As gêmeas solares estudadas pela equipe do Inpe têm diferentes idades bem determinadas desde 500 milhões a 8,6 bilhões de anos. “Por isso, podemos acompanhar a abundância do tório ao longo do tempo de evolução da Galáxia, como também em estrelas similares ao Sol”, explica Milone.

“Outro trabalho, realizado por pesquisadores americanos, já havia observado que nosso astro é ligeiramente deficiente em tório em comparação com 13 gêmeas suas (sete em comum com nosso estudo), mostrando que tais astros, caso possuam planetas rochosos, proporcionariam reservatórios de energia interna a eles suficientes pra o surgimento da vida.”

Em outras palavras, a pesquisa mostrou que há uma grande quantidade de energia disponível devido ao decaimento de tório para manter a convecção do manto e o tectonismo em potenciais planetas rochosos que possam existir em torno de gêmeas solares.
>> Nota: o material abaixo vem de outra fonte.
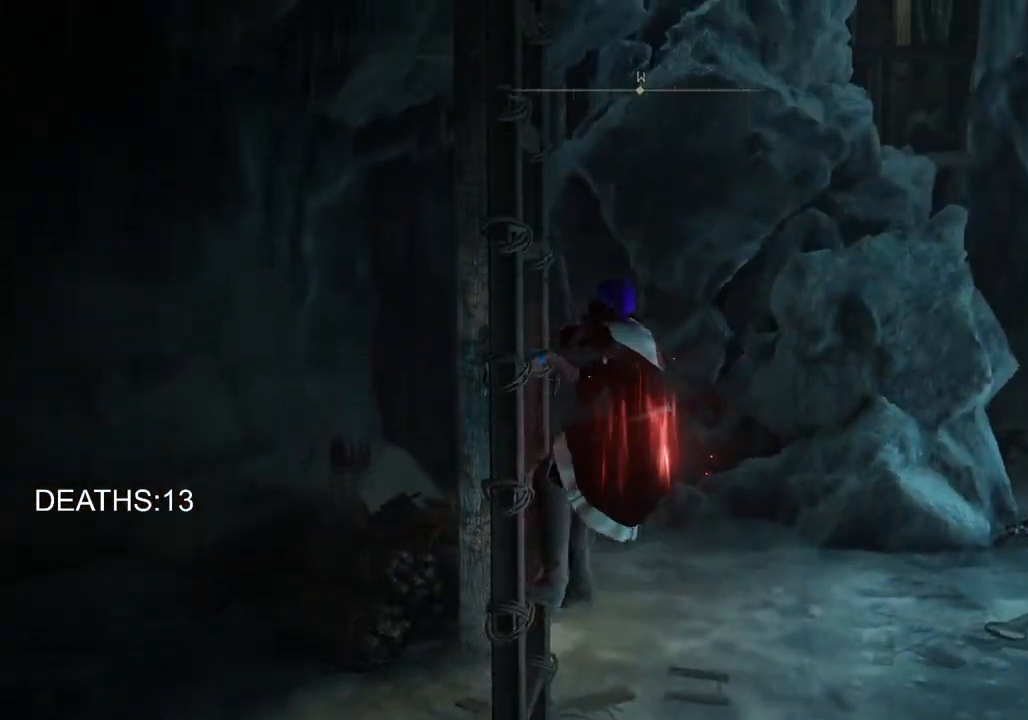
{"buttons": ["DPAD_DOWN"], "left_stick": "center", "right_stick": "center", "events": [[50, "CIRCLE", "up"], [200, "START", "down"], [317, "START", "up"], [417, "left_stick", "center"], [483, "DPAD_DOWN", "down"]]}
“O mais empolgante é que parece que esse elemento também é abundante em gêmeas solares velhas, significando que a Galáxia pode estar repleto de vida, tanto no espaço quanto no tempo”, diz Botelho.

Além disso, de acordo com estimativas de Milone e de Jorge Luis Melendez Moreno, do Departamento de Astronomia do Instituto de Astronomia, Geofísica e Ciências Atmosféricas (IAG), da Universidade de São Paulo (USP), devem existir cerca de 100 milhões a 1 bilhão de estrelas relativamente parecidas ao Sol na Galáxia.

“Isso é apenas uma ordem de grandeza, baseado em uma extrapolação do que conhecemos a partir de estudos da vizinhança solar”, ressalva Melandez.

Outra estimativa do grupo é de que cerca 5% das gêmeas solares poderiam ter sistemas planetários parecidos com o nosso (planetas rochosos relativamente próximos ao Sol e gigantes gasosos distantes).

“Assim, ‘chutamos’ que existam entre 5 milhões e 50 milhões de sistemas planetários similares ao solar na nossa galáxia”, diz Milone. “Parece que não estamos sós nela e consequentemente no Universo. Contudo, é bom ressalvar que os resultados do nosso trabalho abrem apenas possibilidades para existência e manutenção da vida, e não detecção de vida extraterrestre em si.”